My baby boy at three years old is the light of my life and the bane of my existence. I love him so much and I get so frustrated because I just don't understand what makes him tick. I feel like I am in a constant state of limbo where he is concerned. I ask myself everyday, how hard I want to push to get answers. Do I really need a label for my son? Is it necessary? Would being able to say, "he's _____ you jackass, don't judge him or me," be worth being able to fill in the blank? Would it help him? How do you know? How do I know?
There are times that I am overcome by emotion because he starts singing made up lullabies to 'his girls' as he calls them in the car. Then there are times that I am overcome with fury because he throws sand in the baby's face, repetitively, without remorse, unable or unwilling to be deterred. Sometimes he holds me, he pulls my head down on his chest and he holds me tightly, but, tenderly too, and I can feel the love in his touch. Then, there are the times that he hits me, seemingly too stubborn to stop.

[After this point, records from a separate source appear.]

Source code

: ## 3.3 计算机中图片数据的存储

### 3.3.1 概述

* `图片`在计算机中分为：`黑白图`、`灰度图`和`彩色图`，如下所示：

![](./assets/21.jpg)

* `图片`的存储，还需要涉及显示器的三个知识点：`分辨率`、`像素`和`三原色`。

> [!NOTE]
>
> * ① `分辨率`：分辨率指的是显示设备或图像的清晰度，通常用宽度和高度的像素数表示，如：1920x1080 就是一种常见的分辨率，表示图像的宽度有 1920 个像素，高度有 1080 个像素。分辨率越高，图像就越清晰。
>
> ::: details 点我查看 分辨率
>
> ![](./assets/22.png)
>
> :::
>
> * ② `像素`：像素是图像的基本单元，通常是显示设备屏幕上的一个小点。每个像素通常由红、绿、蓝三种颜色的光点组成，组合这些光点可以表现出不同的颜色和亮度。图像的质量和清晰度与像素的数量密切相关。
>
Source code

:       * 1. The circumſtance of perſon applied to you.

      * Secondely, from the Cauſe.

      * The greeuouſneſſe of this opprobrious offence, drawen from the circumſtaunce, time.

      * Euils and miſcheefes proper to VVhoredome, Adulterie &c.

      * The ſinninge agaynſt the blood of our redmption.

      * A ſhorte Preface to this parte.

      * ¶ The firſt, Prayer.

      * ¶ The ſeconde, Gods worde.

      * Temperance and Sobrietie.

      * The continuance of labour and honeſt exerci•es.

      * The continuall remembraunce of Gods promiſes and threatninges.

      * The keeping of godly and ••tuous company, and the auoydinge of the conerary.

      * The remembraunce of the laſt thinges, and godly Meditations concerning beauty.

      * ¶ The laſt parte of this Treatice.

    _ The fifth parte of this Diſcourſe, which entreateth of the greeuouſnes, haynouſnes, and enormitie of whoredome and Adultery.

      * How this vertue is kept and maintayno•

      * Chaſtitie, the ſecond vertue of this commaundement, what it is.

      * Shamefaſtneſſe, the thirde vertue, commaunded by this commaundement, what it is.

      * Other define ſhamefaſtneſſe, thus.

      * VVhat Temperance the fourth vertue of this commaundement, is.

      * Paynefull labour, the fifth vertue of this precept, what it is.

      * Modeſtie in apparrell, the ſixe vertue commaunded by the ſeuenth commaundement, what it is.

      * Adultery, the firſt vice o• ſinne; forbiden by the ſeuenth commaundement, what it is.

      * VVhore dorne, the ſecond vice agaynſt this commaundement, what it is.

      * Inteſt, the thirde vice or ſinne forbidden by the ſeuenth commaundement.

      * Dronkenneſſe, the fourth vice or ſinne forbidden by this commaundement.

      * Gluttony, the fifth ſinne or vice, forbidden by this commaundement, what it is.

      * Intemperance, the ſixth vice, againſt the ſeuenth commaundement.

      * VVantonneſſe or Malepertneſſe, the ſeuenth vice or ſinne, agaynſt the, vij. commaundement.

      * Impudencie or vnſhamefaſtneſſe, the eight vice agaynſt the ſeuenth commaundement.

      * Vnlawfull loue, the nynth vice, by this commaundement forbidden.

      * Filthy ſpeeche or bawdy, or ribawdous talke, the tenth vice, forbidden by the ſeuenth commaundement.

I think that after 6 children and 2 step children, I have a pretty good idea of what is, and is not, normal. I know that my son isn't normal. I feel it in my heart that bursts with affection for him and in my body that aches with the struggle of trying keep up with him. I know that my son is special.
Tonight I took a cooking class (at Whole Foods again of course) that was presented by a lovely woman with a product that caters to the GFCFSF crowd. Miriam Diamond, who owns Nana's Cookies, was the guest tonight. She is in her own right a mover and a shaker in California where she lives. She is both a friend and a vendor of Jenny McCarthy, who uses her products both personally and at her new school. She is a warm and fabulous person whom I was very glad to meet.
It wasn't actually Miriam Diamond that really struck a chord with me tonight, it was one of the other mothers in the class. She has a son, the same age as mine. He is GFCF, like mine. *yes, the dairy went too* He does the same things my son does. The very same things. He has the same behavioral issues. The very same. Like my son, he was an early talker and is very verbal. Like my son, he has problems with excess yeast. Like my son, he is very well loved. Like my son he isn't autistic. Like my son, maybe he is.
This other mother and I compared medical notes, cooking woes, potty issues, supplements, medications, labs, hopes, dreams, fears, and more. I have never felt so understood. I have also never felt the need to be understood this fervently. It is a strange new world that I am venturing out in with my son and his dietary restrictions. One I'm not sure either my son or myself is really ready for. I am not a brave person, but suddenly I find that I need to be. When I started Hercules on this diet the first time, I tried to go cold turkey and it was a miserable failure. I persevered at the gentle (yet firm) encouragement of our ped to try again. A slow approach has made it possible to get my son both to eat and to eat right. Now I am faced with the awful reality that it has helped. The diet has helped tremendously. With each adjustment we have made, first dyes and HFCS, then gluten, now dairy...my son has gotten better and better. There are more lullabies than sand these days. Who would have guessed that it could be so frightening to me, for him to get better? I certainly didn't.